It has been 100 days since Mario Monti became the PM.
1. How do you evaluate Monti’s first 100 days? Italian politics got calmer – at least viewing from outside – but did something else change? Don’t the Italians miss Berlusconi’s unique sense of humour?
2. If you had to pick the biggest success and the biggest disappointment of Monti’s government, what would they be?
3. What impact will Monti’s technocrat government have on Italian politics in general? Do you think it will come back to business as usual and the old animosities between right and left will prevail or will Monti’s calm and unifying style start some change in the style of Italian politics.
James Walston, Professor of International Relations, The American University of Rome
1. He became Prime Minister with two principal aims: to restore confidence in Italy’s ability to service its debt – he began this process with the November austerity measures and he has already gone a long way to restore confidence in Italy simply by being able to deal with European leaders and Obama with authority and respect.
What is missing is the everyday skirmishing between the two main parties which now both support Monti. And the biggest single divisive element, Berlusconi, is not centre stage.
Most Italians do not think that their leaders should use racist and sexist humour. So they do miss B’s sense of humour but with relief. Monti, by the way, has a very subtle sense of humour which is appreciated by many.
2. Success: to have introduced serious austerity measures and maintained a 61% approval rating. To have reduced the cost of Italy’s borrowing to acceptable levels. Disappointment: to seem to be soft on banks and other powerful institutions (he is not, or at least it is too early to judge, but it does look that way). He and some of his ministers have made remarks (Marie Antoinette type remarks like “a steady job is monotonous” and “Italian young people just want to have job close to mother”) about lack of job security that show a lack of sensitivity towards the un- or underemployed.

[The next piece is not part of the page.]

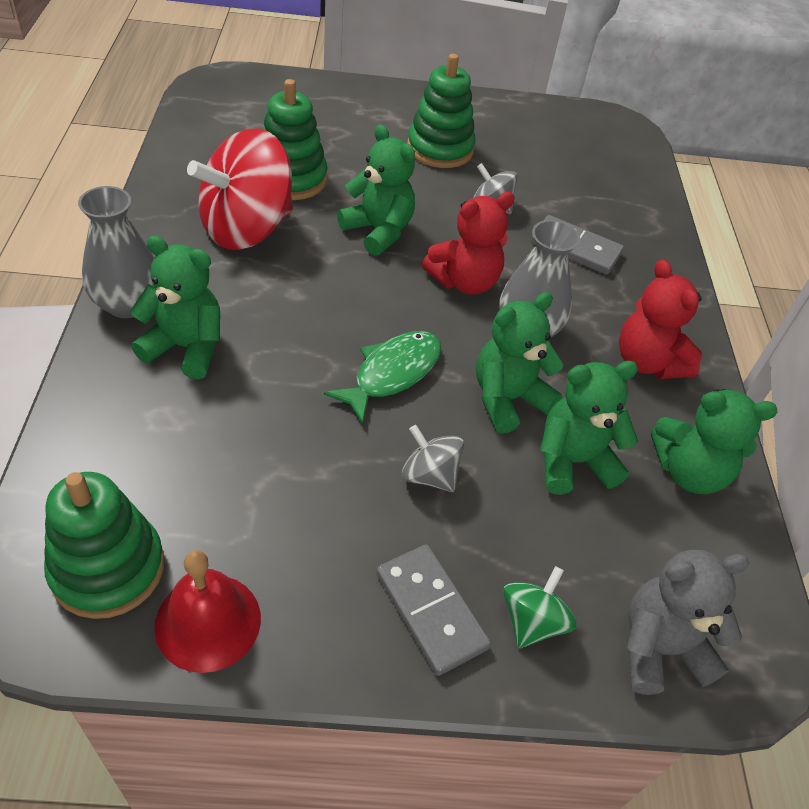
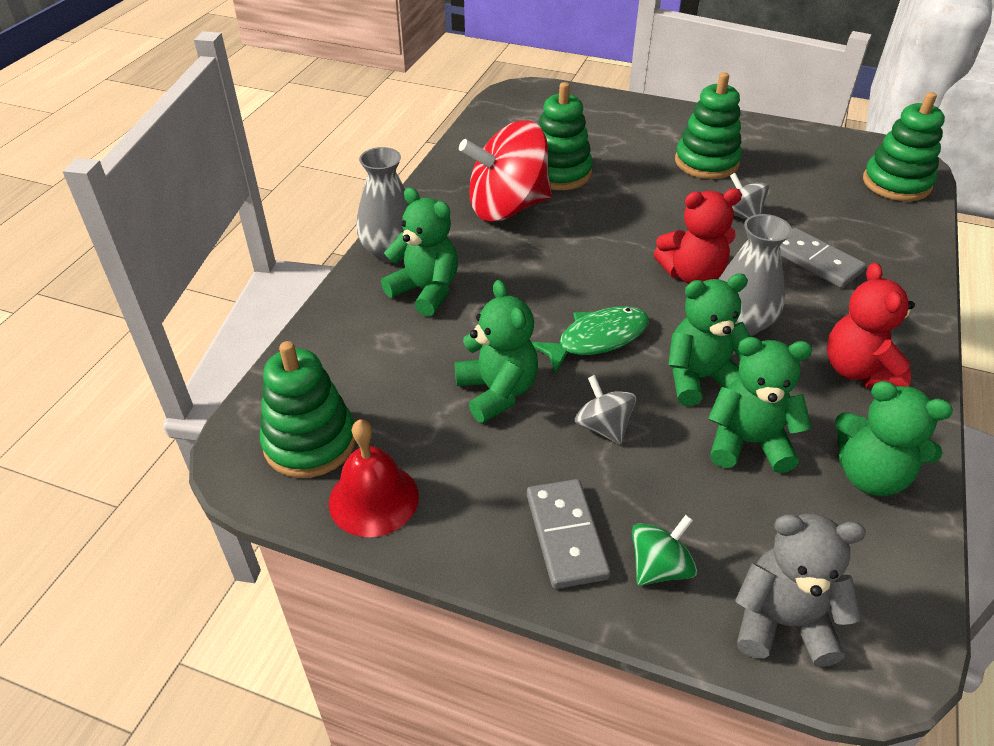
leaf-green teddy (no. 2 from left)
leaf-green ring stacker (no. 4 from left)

3. If he stays on till April 2013, there is a good chance that Italian politics will change dramatically – possibly with one of his ministers going into politics. Italy does go through a revolution every generation, 20-25 years and the country is ripe for another. He has said he wants to change Italian habits and he might just do it.
Philip Giurando, Doctoral Candidate, Queen’s University
1. Italians mostly do not miss Berlusconi, because ever since Monti formed a government there have been visible improvements in Italy’s international image and in bond markets. Investors seem to be confident in Monti, which is why interest rates on Italian debt have continued to decline, and there is no longer the panic and fear of an Italian default that was present when Berlusconi was in power. That said, it is an open question whether Monti will be able to permanently change Italian politics. To do this requires deep cultural change, and the jury is stilll out on whether these changes have begun to take place.
2. The biggest success has been the moves towards liberalizing the professions and some big firms like Eni. The Italian economy needs a dose of competition and openness because for years it has been blocked by hundreds of lobbies who have used the power of the state to protect their own interests at the expense of everyone else. That said, his liberlizing reforms did not go far enough, because he needs to maintian social peace. He still relies on the support of Parliament, and the parties in Parliament are supported by the lobbies, and so there are limits to what he can. Also, for the last budget he relied too much on tax increases, which is one of the reasons why Italy is in a recession.
3. I honestly believe that sooner or later Italy’s politics will return to the way it was, because for Italy’s politics to truly change, deep cultural change is required, and it is not clear that Monti, who will only be in power until 2013, will be able to change Italian culture. Afterall, Italy has had great technical governments in the past led by great statesmen like Ciampi, Amato, and Dini, but after they did their work Italian politics returned to its usual short-sightedness and messiness.